Wednesday, August 19, 2009

Inviting myself....

I invited my family to stay in the house of one of our family friends after witnessing the unease that the kids were feeling at the hotel. I think that there is something about the transient nature of the hotel that increases anxiety – they know we aren’t there because of vacation; there is discomfort in the stay. It made my Mama Bear come out.

When I say that I invited myself, it isn’t as if we aren’t welcome or wouldn’t have received invitations to stay, it is just that I was certain that my master-planned calendar of how we were going to move was thoughtful. I had planned on us staying in a hotel, that is what I told everyone. Turns out my plans weren’t as well thought out as I had hoped.

Here is where I made mistakes.

The first was moving out of our house as early as we did – July 15. When the kids were itty bitty, this would have been fine, we would have just gone and plopped at one or both of the Grandma’s and whiled away the summer, with a few adventures intertwined in the time. We were lucky that I was able to find us a housesitting gig, which again I initiated that kept us in one spot (other than when we were visiting people) until last weekend when the gig ended.

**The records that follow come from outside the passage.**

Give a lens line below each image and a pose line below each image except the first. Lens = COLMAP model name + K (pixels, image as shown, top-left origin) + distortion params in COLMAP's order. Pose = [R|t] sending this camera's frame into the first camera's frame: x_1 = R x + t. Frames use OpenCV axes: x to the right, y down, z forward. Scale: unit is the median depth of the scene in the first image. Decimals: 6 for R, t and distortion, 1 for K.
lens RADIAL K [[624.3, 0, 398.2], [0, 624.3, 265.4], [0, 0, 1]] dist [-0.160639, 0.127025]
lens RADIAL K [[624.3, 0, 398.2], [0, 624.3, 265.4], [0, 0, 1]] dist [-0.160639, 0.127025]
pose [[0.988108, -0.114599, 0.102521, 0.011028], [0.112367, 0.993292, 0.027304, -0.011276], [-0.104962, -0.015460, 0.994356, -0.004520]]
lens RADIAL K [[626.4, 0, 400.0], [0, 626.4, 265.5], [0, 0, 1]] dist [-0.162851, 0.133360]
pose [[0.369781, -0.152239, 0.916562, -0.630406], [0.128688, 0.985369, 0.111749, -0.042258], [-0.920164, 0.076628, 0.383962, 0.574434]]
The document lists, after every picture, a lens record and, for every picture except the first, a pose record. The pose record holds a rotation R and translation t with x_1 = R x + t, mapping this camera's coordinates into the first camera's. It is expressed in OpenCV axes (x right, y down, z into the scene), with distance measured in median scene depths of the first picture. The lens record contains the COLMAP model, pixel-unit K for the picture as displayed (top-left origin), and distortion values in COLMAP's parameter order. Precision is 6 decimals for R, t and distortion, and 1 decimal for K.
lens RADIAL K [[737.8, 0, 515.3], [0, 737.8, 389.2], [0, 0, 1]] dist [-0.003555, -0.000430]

The reality is that instead of just vacationing, I have tried to honor Olivia’s (13) social needs and soccer team requirements – she wants to be where there are friends for her to see and her routine is somewhat normal. I have tried to cater to Max (8) who just needs a routine and comfort. He wants to know what time we are eating, what time we are going here and there, who we will see, where we are sleeping. His spirit of adventure doesn’t run much beyond what I plan for him at this stage in his life. He loves to play and is social, but he just wants to know that EJ, Olivia and I are all where we are supposed to be.

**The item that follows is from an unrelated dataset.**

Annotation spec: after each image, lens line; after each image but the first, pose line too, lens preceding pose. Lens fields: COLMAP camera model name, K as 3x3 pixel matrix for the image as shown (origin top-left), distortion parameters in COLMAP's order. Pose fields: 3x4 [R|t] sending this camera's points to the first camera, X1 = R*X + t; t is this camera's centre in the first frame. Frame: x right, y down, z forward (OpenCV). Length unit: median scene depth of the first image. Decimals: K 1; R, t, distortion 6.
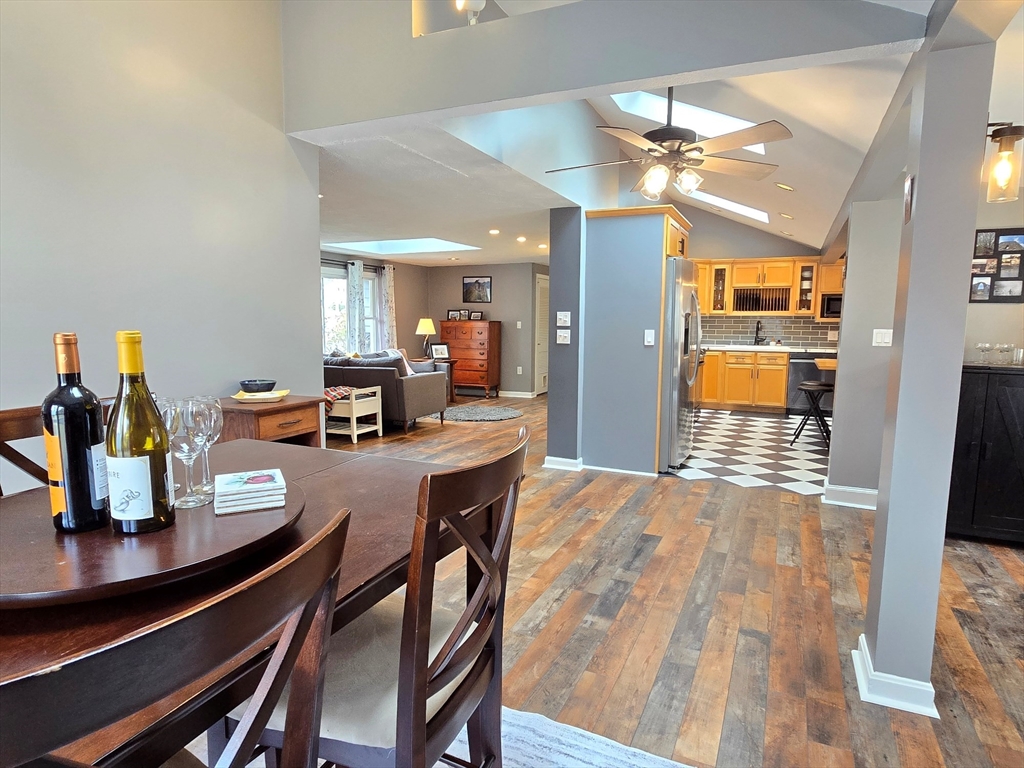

We sent our dog to be with Grandma in Maine until we get to our destination. We aren’t traveling straight through and we want the dog to fly as direct as possible because of the heat. And, we just aren’t sure the climate of our future home is going to be suitable for a Border Collie, whereas at Grandma’s she is catered to – lengthy walks and golf ball fetching (Grandma chips them and Border Collie fetches.) and the weather in Maine is perfect for her. The mistake was sending the dog away so soon, it has been two weeks now. The kids miss her. I miss her. The dog has been a good friend and a soft and fluffy “pillow” with empathetic brown eyes to snuggle in to when you aren’t having your best day. When we arrived at our friends’ house and her chocolate lab greeted us, both the kids at separate times commented on how much they miss our dog or being near a dog.

The last error (for now, at least) was not finding time for the four of us: me, EJ and the kids, to take a vacation or spend time together. EJ will be working right up until we leave and we are flying over separately – him going in one direction and the kids and I in another, and just meeting at the destination. It would have been really valuable time for us, if we had figured out a way to unwind and center ourselves together.

So, these are lessons that I am learning. Luckily they have just created a bit of discomfort and not pain. The next time we move, I am going to have to take a harder and more pragmatic look at what the needs of the family will be.

The good news is that we are getting the things on our to-do list checked off. The update from the last list is that we have our visas, we have our malaria prophylaxis and the kids have shoes other than flip-flops and cleats (seriously all that was in our luggage). We are making it to all of our appointments, having last minute hurrahs with friends and the kids keep getting the “what a fabulous opportunity and experience this move will be” party line reinforced, which is so powerful when it comes from other people. Tears are being shed, but it seems to be with less frequency.

I am cooking away at our friends house, which is really cathartic and I am so, so glad she opened up her kitchen to me. (The plus for her is that I am filling her freezer with food, too!) My family loves getting their favorite meals and baked treats and having a place where they can play with a dog, play outside and just relax.